» RECORDS PROVIDED:
★ ★ ★ ★ ★

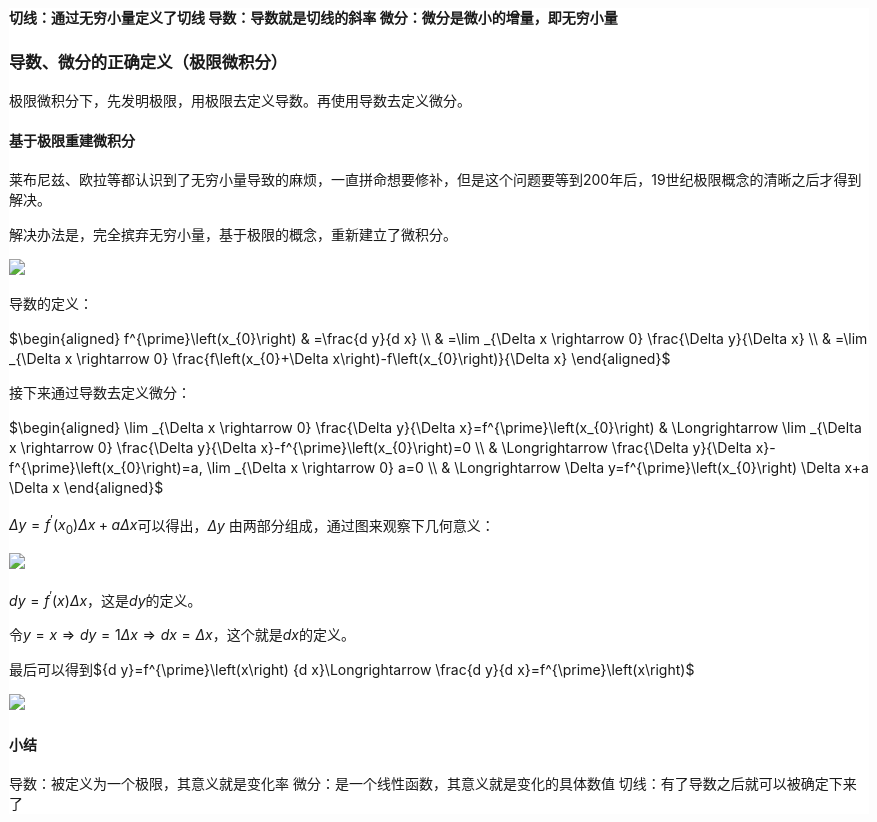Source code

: **切线：通过无穷小量定义了切线
导数：导数就是切线的斜率
微分：微分是微小的增量，即无穷小量**

### 导数、微分的正确定义（极限微积分）

极限微积分下，先发明极限，用极限去定义导数。再使用导数去定义微分。


#### 基于极限重建微积分

莱布尼兹、欧拉等都认识到了无穷小量导致的麻烦，一直拼命想要修补，但是这个问题要等到200年后，19世纪极限概念的清晰之后才得到解决。

解决办法是，完全摈弃无穷小量，基于极限的概念，重新建立了微积分。

![](https://cdn.jsdelivr.net/gh/gaofeng-lin/picture_bed/img1/0afe3d0aafd33781261c35f90f085a07.webp)

导数的定义：

$\begin{aligned}
f^{\prime}\left(x_{0}\right) & =\frac{d y}{d x} \\
& =\lim _{\Delta x \rightarrow 0} \frac{\Delta y}{\Delta x} \\
& =\lim _{\Delta x \rightarrow 0} \frac{f\left(x_{0}+\Delta x\right)-f\left(x_{0}\right)}{\Delta x}
\end{aligned}$

接下来通过导数去定义微分：

$\begin{aligned}
\lim _{\Delta x \rightarrow 0} \frac{\Delta y}{\Delta x}=f^{\prime}\left(x_{0}\right) & \Longrightarrow \lim _{\Delta x \rightarrow 0} \frac{\Delta y}{\Delta x}-f^{\prime}\left(x_{0}\right)=0 \\
& \Longrightarrow \frac{\Delta y}{\Delta x}-f^{\prime}\left(x_{0}\right)=a, \lim _{\Delta x \rightarrow 0} a=0 \\
& \Longrightarrow \Delta y=f^{\prime}\left(x_{0}\right) \Delta x+a \Delta x
\end{aligned}$

${\Delta y} = f^{\prime}\left(x_{0}\right) \Delta x + a\Delta x$可以得出，${\Delta y}$ 由两部分组成，通过图来观察下几何意义：

![](https://cdn.jsdelivr.net/gh/gaofeng-lin/picture_bed/img1/38aa32221424bf6a6c924080ac9ecba6.webp)

${d y}=f^{\prime}\left(x\right) \Delta x$，这是${d y}$的定义。

令$y=x \Longrightarrow {d y}=1 \Delta x \Longrightarrow {d x}=\Delta x$，这个就是${d x}$的定义。

最后可以得到${d y}=f^{\prime}\left(x\right) {d x}\Longrightarrow \frac{d y}{d x}=f^{\prime}\left(x\right)$


![](https://cdn.jsdelivr.net/gh/gaofeng-lin/picture_bed/img1/96748e87494305f0274d0921a7d17484.webp)


#### 小结

导数：被定义为一个极限，其意义就是变化率
微分：是一个线性函数，其意义就是变化的具体数值
切线：有了导数之后就可以被确定下来了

★ ★ ★ ★ ★

» WORK TASK: List each line above that contains the string "jsdelivr", copying every such line in full.

» REPLY TO THE EXERCISE:
![](https://cdn.jsdelivr.net/gh/gaofeng-lin/picture_bed/img1/0afe3d0aafd33781261c35f90f085a07.webp)
![](https://cdn.jsdelivr.net/gh/gaofeng-lin/picture_bed/img1/38aa32221424bf6a6c924080ac9ecba6.webp)
![](https://cdn.jsdelivr.net/gh/gaofeng-lin/picture_bed/img1/96748e87494305f0274d0921a7d17484.webp)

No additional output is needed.